** Prompt **
Would you write out the data below exactly, with every line intact?

** Records to process **

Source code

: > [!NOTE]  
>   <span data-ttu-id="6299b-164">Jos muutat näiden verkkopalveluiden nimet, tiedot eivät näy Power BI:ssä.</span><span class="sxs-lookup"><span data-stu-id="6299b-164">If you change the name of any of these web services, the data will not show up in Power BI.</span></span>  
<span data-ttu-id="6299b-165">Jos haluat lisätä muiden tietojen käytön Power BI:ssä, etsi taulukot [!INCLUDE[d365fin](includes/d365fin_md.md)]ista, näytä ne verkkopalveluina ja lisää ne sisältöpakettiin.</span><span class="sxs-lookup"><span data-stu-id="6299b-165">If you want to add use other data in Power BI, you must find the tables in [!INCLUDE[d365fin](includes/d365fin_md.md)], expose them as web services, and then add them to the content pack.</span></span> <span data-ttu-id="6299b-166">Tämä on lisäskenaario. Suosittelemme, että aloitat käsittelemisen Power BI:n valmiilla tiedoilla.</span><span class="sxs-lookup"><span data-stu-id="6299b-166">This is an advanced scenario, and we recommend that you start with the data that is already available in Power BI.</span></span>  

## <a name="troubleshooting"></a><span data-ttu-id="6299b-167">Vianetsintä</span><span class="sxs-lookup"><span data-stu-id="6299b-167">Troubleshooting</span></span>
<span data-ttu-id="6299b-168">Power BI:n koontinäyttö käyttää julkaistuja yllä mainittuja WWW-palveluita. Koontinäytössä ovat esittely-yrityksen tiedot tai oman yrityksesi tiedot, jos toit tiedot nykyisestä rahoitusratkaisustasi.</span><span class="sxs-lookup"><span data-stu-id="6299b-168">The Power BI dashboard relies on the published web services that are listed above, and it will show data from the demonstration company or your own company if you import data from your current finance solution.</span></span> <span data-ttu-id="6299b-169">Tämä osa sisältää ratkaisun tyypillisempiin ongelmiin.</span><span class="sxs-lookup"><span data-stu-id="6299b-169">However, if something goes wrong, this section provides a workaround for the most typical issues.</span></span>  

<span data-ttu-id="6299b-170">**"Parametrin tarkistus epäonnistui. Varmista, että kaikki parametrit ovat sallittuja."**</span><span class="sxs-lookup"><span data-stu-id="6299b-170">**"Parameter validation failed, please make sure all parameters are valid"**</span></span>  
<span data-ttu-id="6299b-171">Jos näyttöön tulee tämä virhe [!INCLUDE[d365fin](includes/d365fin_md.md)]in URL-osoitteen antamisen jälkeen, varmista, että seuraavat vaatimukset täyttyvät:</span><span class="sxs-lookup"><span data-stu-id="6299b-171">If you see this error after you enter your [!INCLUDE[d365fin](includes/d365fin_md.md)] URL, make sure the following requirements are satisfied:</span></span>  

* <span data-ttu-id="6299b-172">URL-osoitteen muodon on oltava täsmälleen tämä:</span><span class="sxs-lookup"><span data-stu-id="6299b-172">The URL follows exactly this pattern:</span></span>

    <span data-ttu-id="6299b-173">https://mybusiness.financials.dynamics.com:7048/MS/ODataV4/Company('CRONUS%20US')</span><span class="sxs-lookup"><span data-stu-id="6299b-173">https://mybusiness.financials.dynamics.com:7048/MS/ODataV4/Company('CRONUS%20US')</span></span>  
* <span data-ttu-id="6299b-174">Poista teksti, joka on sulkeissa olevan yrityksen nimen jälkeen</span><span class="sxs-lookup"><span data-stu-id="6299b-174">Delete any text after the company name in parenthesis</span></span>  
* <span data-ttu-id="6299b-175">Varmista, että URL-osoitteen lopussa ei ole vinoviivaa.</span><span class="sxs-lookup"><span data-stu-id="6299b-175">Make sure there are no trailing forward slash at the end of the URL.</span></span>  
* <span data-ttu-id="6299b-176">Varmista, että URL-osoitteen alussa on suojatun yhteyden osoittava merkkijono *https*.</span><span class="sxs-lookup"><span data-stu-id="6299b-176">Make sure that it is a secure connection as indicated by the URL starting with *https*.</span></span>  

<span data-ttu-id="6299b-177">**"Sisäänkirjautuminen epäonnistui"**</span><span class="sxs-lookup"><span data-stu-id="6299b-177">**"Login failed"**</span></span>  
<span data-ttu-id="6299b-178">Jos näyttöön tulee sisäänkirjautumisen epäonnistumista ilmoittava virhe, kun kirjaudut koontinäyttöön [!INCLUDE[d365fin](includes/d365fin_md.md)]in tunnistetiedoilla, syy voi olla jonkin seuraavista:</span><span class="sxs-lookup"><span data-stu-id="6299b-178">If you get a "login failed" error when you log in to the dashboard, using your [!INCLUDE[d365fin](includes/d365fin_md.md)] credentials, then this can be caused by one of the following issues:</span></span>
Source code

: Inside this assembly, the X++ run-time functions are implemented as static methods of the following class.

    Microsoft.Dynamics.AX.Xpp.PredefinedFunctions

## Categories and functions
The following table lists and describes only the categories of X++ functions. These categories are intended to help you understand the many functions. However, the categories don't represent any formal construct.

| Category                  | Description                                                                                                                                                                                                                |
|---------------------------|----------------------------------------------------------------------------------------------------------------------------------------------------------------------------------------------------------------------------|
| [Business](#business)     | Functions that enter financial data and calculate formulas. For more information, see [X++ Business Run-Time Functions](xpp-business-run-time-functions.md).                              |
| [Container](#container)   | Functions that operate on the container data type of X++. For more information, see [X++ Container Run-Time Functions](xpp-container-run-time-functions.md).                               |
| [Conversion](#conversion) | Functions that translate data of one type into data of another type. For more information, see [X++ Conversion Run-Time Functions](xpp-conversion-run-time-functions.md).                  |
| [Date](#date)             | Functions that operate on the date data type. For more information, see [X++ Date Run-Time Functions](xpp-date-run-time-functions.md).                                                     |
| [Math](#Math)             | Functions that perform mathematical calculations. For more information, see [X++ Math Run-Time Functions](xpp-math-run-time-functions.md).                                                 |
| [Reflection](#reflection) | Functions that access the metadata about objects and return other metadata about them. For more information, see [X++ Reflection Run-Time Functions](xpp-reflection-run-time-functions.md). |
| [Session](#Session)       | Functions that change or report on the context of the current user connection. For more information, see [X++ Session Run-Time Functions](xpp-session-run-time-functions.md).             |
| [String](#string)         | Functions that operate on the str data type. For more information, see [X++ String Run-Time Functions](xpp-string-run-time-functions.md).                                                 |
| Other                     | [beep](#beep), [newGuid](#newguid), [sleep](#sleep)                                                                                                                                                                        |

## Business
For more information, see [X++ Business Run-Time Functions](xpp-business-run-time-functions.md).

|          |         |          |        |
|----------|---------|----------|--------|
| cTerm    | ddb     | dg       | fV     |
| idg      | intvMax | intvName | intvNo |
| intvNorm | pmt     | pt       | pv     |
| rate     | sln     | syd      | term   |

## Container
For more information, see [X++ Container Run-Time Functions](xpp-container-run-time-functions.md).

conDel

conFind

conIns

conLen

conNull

** Result of this task **
Source code

: > [!NOTE]  
>   <span data-ttu-id="6299b-164">Jos muutat näiden verkkopalveluiden nimet, tiedot eivät näy Power BI:ssä.</span><span class="sxs-lookup"><span data-stu-id="6299b-164">If you change the name of any of these web services, the data will not show up in Power BI.</span></span>  
<span data-ttu-id="6299b-165">Jos haluat lisätä muiden tietojen käytön Power BI:ssä, etsi taulukot [!INCLUDE[d365fin](includes/d365fin_md.md)]ista, näytä ne verkkopalveluina ja lisää ne sisältöpakettiin.</span><span class="sxs-lookup"><span data-stu-id="6299b-165">If you want to add use other data in Power BI, you must find the tables in [!INCLUDE[d365fin](includes/d365fin_md.md)], expose them as web services, and then add them to the content pack.</span></span> <span data-ttu-id="6299b-166">Tämä on lisäskenaario. Suosittelemme, että aloitat käsittelemisen Power BI:n valmiilla tiedoilla.</span><span class="sxs-lookup"><span data-stu-id="6299b-166">This is an advanced scenario, and we recommend that you start with the data that is already available in Power BI.</span></span>  

## <a name="troubleshooting"></a><span data-ttu-id="6299b-167">Vianetsintä</span><span class="sxs-lookup"><span data-stu-id="6299b-167">Troubleshooting</span></span>
<span data-ttu-id="6299b-168">Power BI:n koontinäyttö käyttää julkaistuja yllä mainittuja WWW-palveluita. Koontinäytössä ovat esittely-yrityksen tiedot tai oman yrityksesi tiedot, jos toit tiedot nykyisestä rahoitusratkaisustasi.</span><span class="sxs-lookup"><span data-stu-id="6299b-168">The Power BI dashboard relies on the published web services that are listed above, and it will show data from the demonstration company or your own company if you import data from your current finance solution.</span></span> <span data-ttu-id="6299b-169">Tämä osa sisältää ratkaisun tyypillisempiin ongelmiin.</span><span class="sxs-lookup"><span data-stu-id="6299b-169">However, if something goes wrong, this section provides a workaround for the most typical issues.</span></span>  

<span data-ttu-id="6299b-170">**"Parametrin tarkistus epäonnistui. Varmista, että kaikki parametrit ovat sallittuja."**</span><span class="sxs-lookup"><span data-stu-id="6299b-170">**"Parameter validation failed, please make sure all parameters are valid"**</span></span>  
<span data-ttu-id="6299b-171">Jos näyttöön tulee tämä virhe [!INCLUDE[d365fin](includes/d365fin_md.md)]in URL-osoitteen antamisen jälkeen, varmista, että seuraavat vaatimukset täyttyvät:</span><span class="sxs-lookup"><span data-stu-id="6299b-171">If you see this error after you enter your [!INCLUDE[d365fin](includes/d365fin_md.md)] URL, make sure the following requirements are satisfied:</span></span>  

* <span data-ttu-id="6299b-172">URL-osoitteen muodon on oltava täsmälleen tämä:</span><span class="sxs-lookup"><span data-stu-id="6299b-172">The URL follows exactly this pattern:</span></span>

    <span data-ttu-id="6299b-173">https://mybusiness.financials.dynamics.com:7048/MS/ODataV4/Company('CRONUS%20US')</span><span class="sxs-lookup"><span data-stu-id="6299b-173">https://mybusiness.financials.dynamics.com:7048/MS/ODataV4/Company('CRONUS%20US')</span></span>  
* <span data-ttu-id="6299b-174">Poista teksti, joka on sulkeissa olevan yrityksen nimen jälkeen</span><span class="sxs-lookup"><span data-stu-id="6299b-174">Delete any text after the company name in parenthesis</span></span>  
* <span data-ttu-id="6299b-175">Varmista, että URL-osoitteen lopussa ei ole vinoviivaa.</span><span class="sxs-lookup"><span data-stu-id="6299b-175">Make sure there are no trailing forward slash at the end of the URL.</span></span>  
* <span data-ttu-id="6299b-176">Varmista, että URL-osoitteen alussa on suojatun yhteyden osoittava merkkijono *https*.</span><span class="sxs-lookup"><span data-stu-id="6299b-176">Make sure that it is a secure connection as indicated by the URL starting with *https*.</span></span>  

<span data-ttu-id="6299b-177">**"Sisäänkirjautuminen epäonnistui"**</span><span class="sxs-lookup"><span data-stu-id="6299b-177">**"Login failed"**</span></span>  
<span data-ttu-id="6299b-178">Jos näyttöön tulee sisäänkirjautumisen epäonnistumista ilmoittava virhe, kun kirjaudut koontinäyttöön [!INCLUDE[d365fin](includes/d365fin_md.md)]in tunnistetiedoilla, syy voi olla jonkin seuraavista:</span><span class="sxs-lookup"><span data-stu-id="6299b-178">If you get a "login failed" error when you log in to the dashboard, using your [!INCLUDE[d365fin](includes/d365fin_md.md)] credentials, then this can be caused by one of the following issues:</span></span>
Source code

: Inside this assembly, the X++ run-time functions are implemented as static methods of the following class.

    Microsoft.Dynamics.AX.Xpp.PredefinedFunctions

## Categories and functions
The following table lists and describes only the categories of X++ functions. These categories are intended to help you understand the many functions. However, the categories don't represent any formal construct.

| Category                  | Description                                                                                                                                                                                                                |
|---------------------------|----------------------------------------------------------------------------------------------------------------------------------------------------------------------------------------------------------------------------|
| [Business](#business)     | Functions that enter financial data and calculate formulas. For more information, see [X++ Business Run-Time Functions](xpp-business-run-time-functions.md).                              |
| [Container](#container)   | Functions that operate on the container data type of X++. For more information, see [X++ Container Run-Time Functions](xpp-container-run-time-functions.md).                               |
| [Conversion](#conversion) | Functions that translate data of one type into data of another type. For more information, see [X++ Conversion Run-Time Functions](xpp-conversion-run-time-functions.md).                  |
| [Date](#date)             | Functions that operate on the date data type. For more information, see [X++ Date Run-Time Functions](xpp-date-run-time-functions.md).                                                     |
| [Math](#Math)             | Functions that perform mathematical calculations. For more information, see [X++ Math Run-Time Functions](xpp-math-run-time-functions.md).                                                 |
| [Reflection](#reflection) | Functions that access the metadata about objects and return other metadata about them. For more information, see [X++ Reflection Run-Time Functions](xpp-reflection-run-time-functions.md). |
| [Session](#Session)       | Functions that change or report on the context of the current user connection. For more information, see [X++ Session Run-Time Functions](xpp-session-run-time-functions.md).             |
| [String](#string)         | Functions that operate on the str data type. For more information, see [X++ String Run-Time Functions](xpp-string-run-time-functions.md).                                                 |
| Other                     | [beep](#beep), [newGuid](#newguid), [sleep](#sleep)                                                                                                                                                                        |

## Business
For more information, see [X++ Business Run-Time Functions](xpp-business-run-time-functions.md).

|          |         |          |        |
|----------|---------|----------|--------|
| cTerm    | ddb     | dg       | fV     |
| idg      | intvMax | intvName | intvNo |
| intvNorm | pmt     | pt       | pv     |
| rate     | sln     | syd      | term   |

## Container
For more information, see [X++ Container Run-Time Functions](xpp-container-run-time-functions.md).

conDel

conFind

conIns

conLen

conNull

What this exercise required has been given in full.